Your assignment:
Your job here is to restate every record exactly, pictures excluded.

::: Data excerpts :::

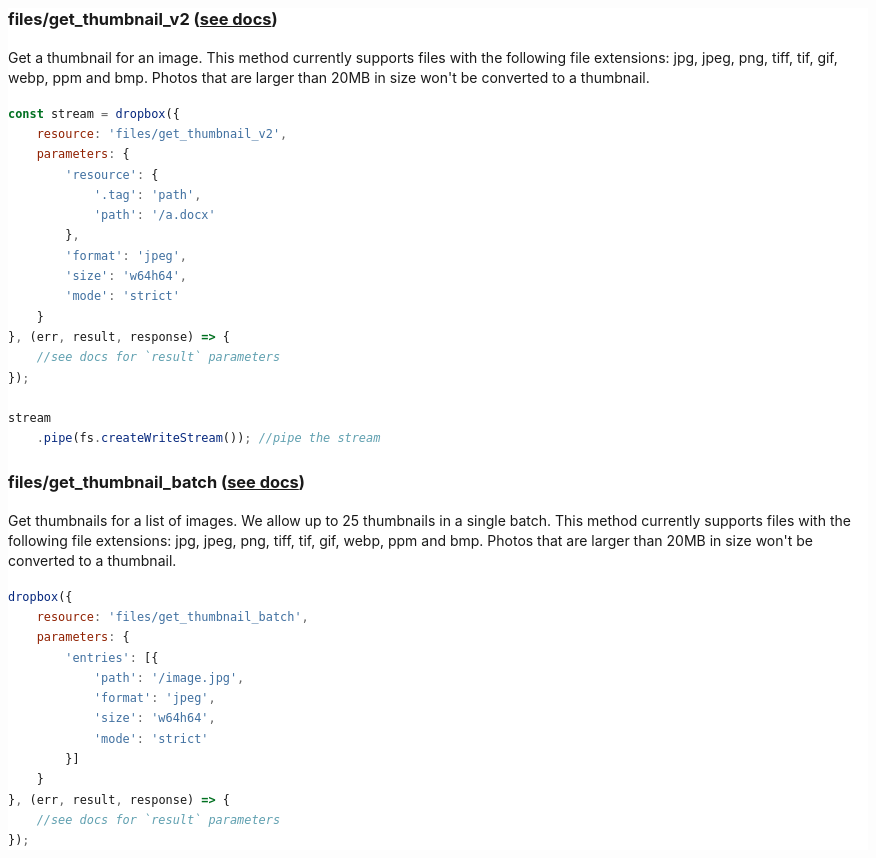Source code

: 

### files/get_thumbnail_v2 ([see docs](https://www.dropbox.com/developers/documentation/http/documentation#files-get_thumbnail_v2))
Get a thumbnail for an image.
This method currently supports files with the following file extensions: jpg, jpeg, png, tiff, tif, gif, webp, ppm and bmp. Photos that are larger than 20MB in size won't be converted to a thumbnail.

```js
const stream = dropbox({
    resource: 'files/get_thumbnail_v2',
    parameters: {
        'resource': {
            '.tag': 'path',
            'path': '/a.docx'
        },
        'format': 'jpeg',
        'size': 'w64h64',
        'mode': 'strict'
    }
}, (err, result, response) => {
    //see docs for `result` parameters
});

stream
    .pipe(fs.createWriteStream()); //pipe the stream
```


### files/get_thumbnail_batch ([see docs](https://www.dropbox.com/developers/documentation/http/documentation#files-get_thumbnail_batch))
Get thumbnails for a list of images. We allow up to 25 thumbnails in a single batch.
This method currently supports files with the following file extensions: jpg, jpeg, png, tiff, tif, gif, webp, ppm and bmp. Photos that are larger than 20MB in size won't be converted to a thumbnail.

```js
dropbox({
    resource: 'files/get_thumbnail_batch',
    parameters: {
        'entries': [{
            'path': '/image.jpg',
            'format': 'jpeg',
            'size': 'w64h64',
            'mode': 'strict'
        }]
    }
}, (err, result, response) => {
    //see docs for `result` parameters
});
```

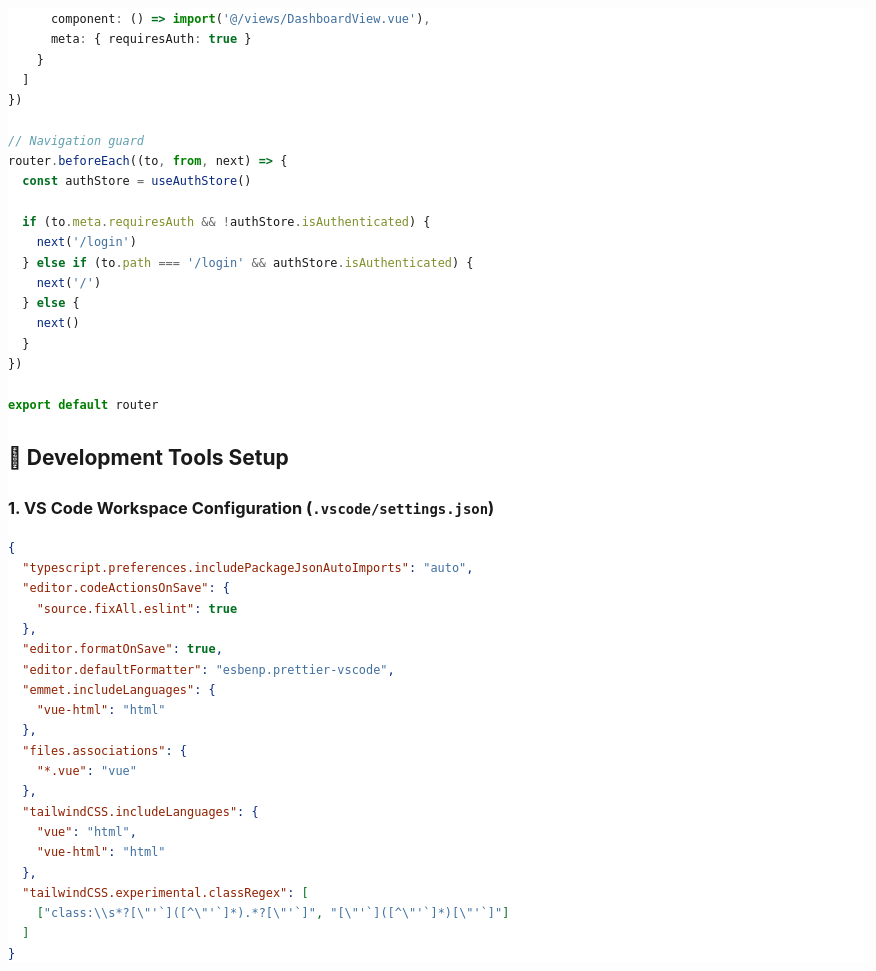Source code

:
 ```typescript
      component: () => import('@/views/DashboardView.vue'),
      meta: { requiresAuth: true }
    }
  ]
})

// Navigation guard
router.beforeEach((to, from, next) => {
  const authStore = useAuthStore()
  
  if (to.meta.requiresAuth && !authStore.isAuthenticated) {
    next('/login')
  } else if (to.path === '/login' && authStore.isAuthenticated) {
    next('/')
  } else {
    next()
  }
})

export default router
```

## 🔧 Development Tools Setup

### 1. **VS Code Workspace Configuration** (`.vscode/settings.json`)
```json
{
  "typescript.preferences.includePackageJsonAutoImports": "auto",
  "editor.codeActionsOnSave": {
    "source.fixAll.eslint": true
  },
  "editor.formatOnSave": true,
  "editor.defaultFormatter": "esbenp.prettier-vscode",
  "emmet.includeLanguages": {
    "vue-html": "html"
  },
  "files.associations": {
    "*.vue": "vue"
  },
  "tailwindCSS.includeLanguages": {
    "vue": "html",
    "vue-html": "html"
  },
  "tailwindCSS.experimental.classRegex": [
    ["class:\\s*?[\"'`]([^\"'`]*).*?[\"'`]", "[\"'`]([^\"'`]*)[\"'`]"]
  ]
}
```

:::

Solution to this exercise:
Source code

: 

### files/get_thumbnail_v2 ([see docs](https://www.dropbox.com/developers/documentation/http/documentation#files-get_thumbnail_v2))
Get a thumbnail for an image.
This method currently supports files with the following file extensions: jpg, jpeg, png, tiff, tif, gif, webp, ppm and bmp. Photos that are larger than 20MB in size won't be converted to a thumbnail.

```js
const stream = dropbox({
    resource: 'files/get_thumbnail_v2',
    parameters: {
        'resource': {
            '.tag': 'path',
            'path': '/a.docx'
        },
        'format': 'jpeg',
        'size': 'w64h64',
        'mode': 'strict'
    }
}, (err, result, response) => {
    //see docs for `result` parameters
});

stream
    .pipe(fs.createWriteStream()); //pipe the stream
```


### files/get_thumbnail_batch ([see docs](https://www.dropbox.com/developers/documentation/http/documentation#files-get_thumbnail_batch))
Get thumbnails for a list of images. We allow up to 25 thumbnails in a single batch.
This method currently supports files with the following file extensions: jpg, jpeg, png, tiff, tif, gif, webp, ppm and bmp. Photos that are larger than 20MB in size won't be converted to a thumbnail.

```js
dropbox({
    resource: 'files/get_thumbnail_batch',
    parameters: {
        'entries': [{
            'path': '/image.jpg',
            'format': 'jpeg',
            'size': 'w64h64',
            'mode': 'strict'
        }]
    }
}, (err, result, response) => {
    //see docs for `result` parameters
});
```

Source code

:
 ```typescript
      component: () => import('@/views/DashboardView.vue'),
      meta: { requiresAuth: true }
    }
  ]
})

// Navigation guard
router.beforeEach((to, from, next) => {
  const authStore = useAuthStore()
  
  if (to.meta.requiresAuth && !authStore.isAuthenticated) {
    next('/login')
  } else if (to.path === '/login' && authStore.isAuthenticated) {
    next('/')
  } else {
    next()
  }
})

export default router
```

## 🔧 Development Tools Setup

### 1. **VS Code Workspace Configuration** (`.vscode/settings.json`)
```json
{
  "typescript.preferences.includePackageJsonAutoImports": "auto",
  "editor.codeActionsOnSave": {
    "source.fixAll.eslint": true
  },
  "editor.formatOnSave": true,
  "editor.defaultFormatter": "esbenp.prettier-vscode",
  "emmet.includeLanguages": {
    "vue-html": "html"
  },
  "files.associations": {
    "*.vue": "vue"
  },
  "tailwindCSS.includeLanguages": {
    "vue": "html",
    "vue-html": "html"
  },
  "tailwindCSS.experimental.classRegex": [
    ["class:\\s*?[\"'`]([^\"'`]*).*?[\"'`]", "[\"'`]([^\"'`]*)[\"'`]"]
  ]
}
```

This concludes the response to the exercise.